Clinical trial participation eligibility
There is one more matter I want to discuss concerning clinical trials, and that concerns eligibility of clinical trial participants. The purpose of clinical trials is to demonstrate that a drug is safe and effective in a particular population at a particular point in time of their disease process. To obtain the cleanest and clearest data, it is important to decrease “noise” or variability in the collected data as much as possible.
To do this, clinical trials employ inclusion and exclusion criteria when choosing participants. Every clinical trial has a set of criteria that participants must meet in order to be enrolled in the study and a set of criteria that will exclude someone from participating in the study. These criteria usually fall within certain categories such as demographics, lifestyle, gender, symptoms, co-morbidities, or other interventions.
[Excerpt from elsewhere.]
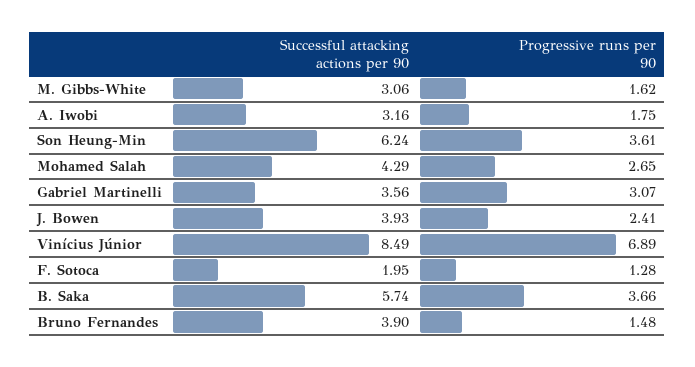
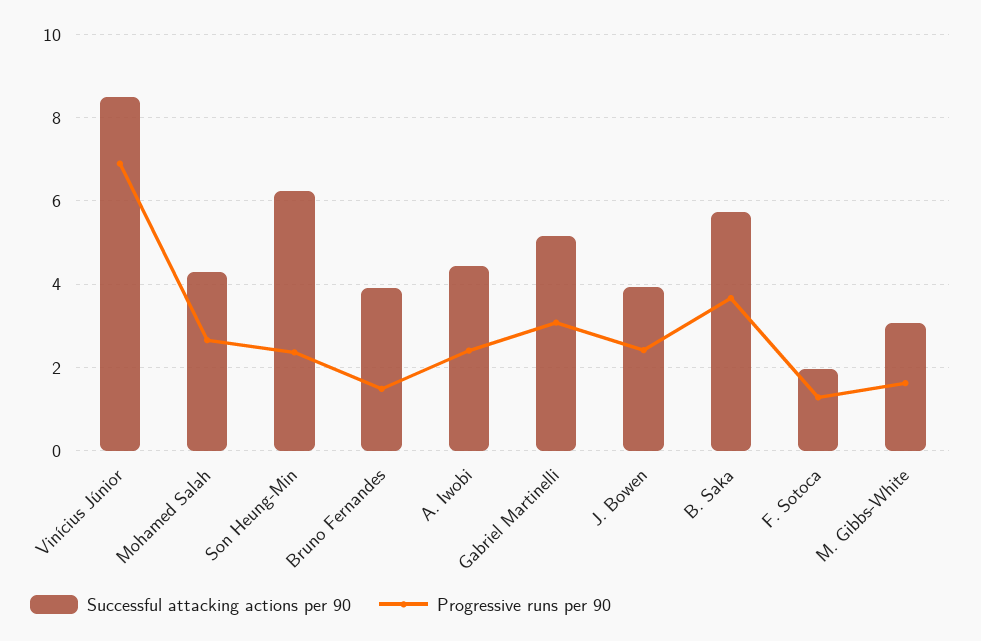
Successful attacking actions per 90, A. Iwobi: 3.16 -> 4.4
Progressive runs per 90, A. Iwobi: 1.75 -> 2.4
Progressive runs per 90, Son Heung-Min: 3.61 -> 2.4
Successful attacking actions per 90, Gabriel Martinelli: 3.56 -> 5.2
For example, for STXBP1, a clinical trial may restrict the participants to a particular age range where it is felt the drug would have its greatest effect. To a particular area of the country, to make sure the participants can be seen in the clinic running the study. They may require participants be diagnosed with particular symptoms, like seizures. A clinical study may specifically exclude STXBP1 patients who have mutations in genes other than STXBP1 or patients who have other medical conditions such as heart disease.
Table 1 lists the inclusion and exclusion criteria for a STXBP1 natural history trial; note that this study is not a clinical drug trial, but similar criteria might be expected for a drug trial
It is important to understand that if a patient is excluded from a clinical trial, it does not mean that they will be excluded from any eventual treatment with that drug, should it be approved. Additional trials are often performed to expand the inclusion criteria to open up the drug to more subsets of patients. Additionally, if a drug is given market authorization, it could still be used by patients who did not necessarily fit the inclusion criteria of the clinical trials.
Clinical studies are complex, highly regulated endeavors, which I’ve only been able to scratch the surface of in this overview. Still, I hope you’ve gained a better understanding their important in drug development and how. Choosing to take part in a clinical trial is a very important decision, but one I hope you will consider in the future.